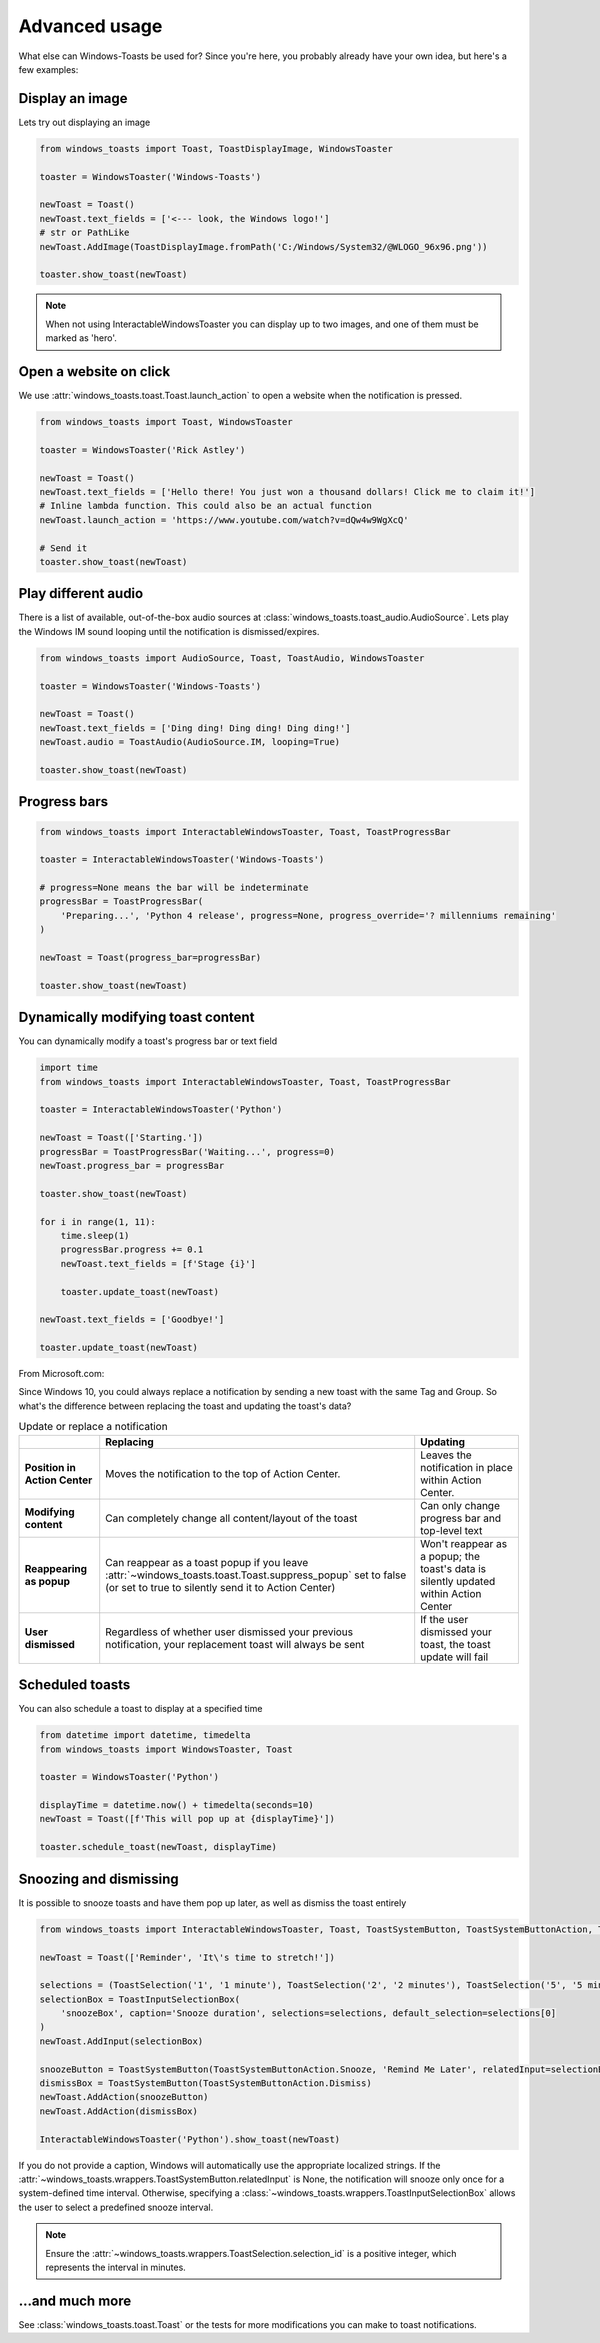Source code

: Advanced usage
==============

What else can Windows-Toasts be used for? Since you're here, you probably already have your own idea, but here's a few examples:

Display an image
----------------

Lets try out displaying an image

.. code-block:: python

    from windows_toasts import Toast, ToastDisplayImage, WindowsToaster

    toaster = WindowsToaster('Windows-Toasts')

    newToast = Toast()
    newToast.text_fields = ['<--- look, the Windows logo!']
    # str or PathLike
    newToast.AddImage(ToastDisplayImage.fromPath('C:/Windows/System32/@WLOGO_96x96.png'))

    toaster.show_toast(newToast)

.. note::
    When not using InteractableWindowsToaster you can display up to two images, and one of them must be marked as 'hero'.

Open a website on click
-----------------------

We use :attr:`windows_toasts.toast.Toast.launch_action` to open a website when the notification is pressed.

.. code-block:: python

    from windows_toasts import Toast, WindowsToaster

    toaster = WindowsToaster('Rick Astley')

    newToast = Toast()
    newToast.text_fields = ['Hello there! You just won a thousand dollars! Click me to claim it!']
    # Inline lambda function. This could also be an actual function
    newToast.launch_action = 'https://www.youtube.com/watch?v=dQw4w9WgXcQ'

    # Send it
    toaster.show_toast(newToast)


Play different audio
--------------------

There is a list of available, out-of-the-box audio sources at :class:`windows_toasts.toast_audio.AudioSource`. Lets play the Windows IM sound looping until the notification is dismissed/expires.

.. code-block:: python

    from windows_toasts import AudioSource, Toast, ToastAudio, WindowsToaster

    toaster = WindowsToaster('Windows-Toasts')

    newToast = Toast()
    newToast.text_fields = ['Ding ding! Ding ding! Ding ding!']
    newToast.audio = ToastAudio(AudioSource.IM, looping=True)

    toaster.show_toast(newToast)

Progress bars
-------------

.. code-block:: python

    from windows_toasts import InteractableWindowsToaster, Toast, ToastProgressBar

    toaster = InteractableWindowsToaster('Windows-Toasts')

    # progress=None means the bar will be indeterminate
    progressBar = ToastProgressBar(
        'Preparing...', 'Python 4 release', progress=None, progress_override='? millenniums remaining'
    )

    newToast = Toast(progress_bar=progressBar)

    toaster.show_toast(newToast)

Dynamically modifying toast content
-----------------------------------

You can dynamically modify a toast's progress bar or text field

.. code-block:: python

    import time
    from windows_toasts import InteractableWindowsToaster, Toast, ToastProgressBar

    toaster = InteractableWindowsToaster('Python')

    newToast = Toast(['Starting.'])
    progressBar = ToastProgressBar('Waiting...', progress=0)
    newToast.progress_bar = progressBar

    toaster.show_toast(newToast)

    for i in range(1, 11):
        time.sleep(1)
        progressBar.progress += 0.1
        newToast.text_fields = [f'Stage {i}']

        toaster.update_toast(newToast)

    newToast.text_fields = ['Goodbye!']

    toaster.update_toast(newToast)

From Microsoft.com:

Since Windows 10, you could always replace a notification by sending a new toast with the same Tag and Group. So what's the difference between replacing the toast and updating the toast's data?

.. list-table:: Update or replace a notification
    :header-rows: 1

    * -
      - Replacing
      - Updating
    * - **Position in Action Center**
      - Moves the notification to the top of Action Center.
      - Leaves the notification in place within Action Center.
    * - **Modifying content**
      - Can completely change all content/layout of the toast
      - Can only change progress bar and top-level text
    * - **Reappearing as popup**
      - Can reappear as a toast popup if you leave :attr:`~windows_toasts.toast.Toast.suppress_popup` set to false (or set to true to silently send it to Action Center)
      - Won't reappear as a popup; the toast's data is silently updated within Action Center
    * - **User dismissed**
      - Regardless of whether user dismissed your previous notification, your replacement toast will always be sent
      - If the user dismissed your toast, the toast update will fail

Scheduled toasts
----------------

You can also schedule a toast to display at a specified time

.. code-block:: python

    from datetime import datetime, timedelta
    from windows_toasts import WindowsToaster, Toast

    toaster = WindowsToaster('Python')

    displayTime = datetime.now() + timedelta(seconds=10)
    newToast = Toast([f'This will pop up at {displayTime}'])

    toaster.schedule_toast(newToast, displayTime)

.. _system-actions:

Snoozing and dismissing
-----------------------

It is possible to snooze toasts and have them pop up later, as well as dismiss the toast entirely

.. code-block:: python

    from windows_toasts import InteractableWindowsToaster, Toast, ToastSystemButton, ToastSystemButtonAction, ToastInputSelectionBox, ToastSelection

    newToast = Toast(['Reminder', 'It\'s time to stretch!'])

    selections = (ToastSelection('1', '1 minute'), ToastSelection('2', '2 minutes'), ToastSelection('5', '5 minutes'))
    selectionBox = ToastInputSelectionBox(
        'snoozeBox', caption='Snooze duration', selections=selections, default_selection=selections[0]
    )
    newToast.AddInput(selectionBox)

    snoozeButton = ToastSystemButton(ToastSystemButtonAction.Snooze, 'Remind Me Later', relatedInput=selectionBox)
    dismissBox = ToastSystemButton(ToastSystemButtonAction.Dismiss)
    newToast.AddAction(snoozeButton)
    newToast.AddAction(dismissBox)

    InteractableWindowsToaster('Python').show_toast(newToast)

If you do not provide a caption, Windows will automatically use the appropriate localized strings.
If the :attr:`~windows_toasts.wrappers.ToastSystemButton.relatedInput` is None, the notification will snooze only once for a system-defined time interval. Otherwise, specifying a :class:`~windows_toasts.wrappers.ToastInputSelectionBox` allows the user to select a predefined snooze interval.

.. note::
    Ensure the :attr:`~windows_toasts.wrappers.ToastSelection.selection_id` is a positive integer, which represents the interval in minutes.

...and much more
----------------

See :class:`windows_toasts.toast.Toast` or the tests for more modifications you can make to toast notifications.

§ EXERCISE DETAILS
From the material above, retype precisely the lines between the line holding "progressBar = ToastProgressBar('Waiting...', progress=0)" and the line holding "newToast.text_fields = ['Goodbye!']", inclusive, and nothing beyond them.

§ RESULT FOR THIS EXERCISE
    progressBar = ToastProgressBar('Waiting...', progress=0)
    newToast.progress_bar = progressBar

    toaster.show_toast(newToast)

    for i in range(1, 11):
        time.sleep(1)
        progressBar.progress += 0.1
        newToast.text_fields = [f'Stage {i}']

        toaster.update_toast(newToast)

    newToast.text_fields = ['Goodbye!']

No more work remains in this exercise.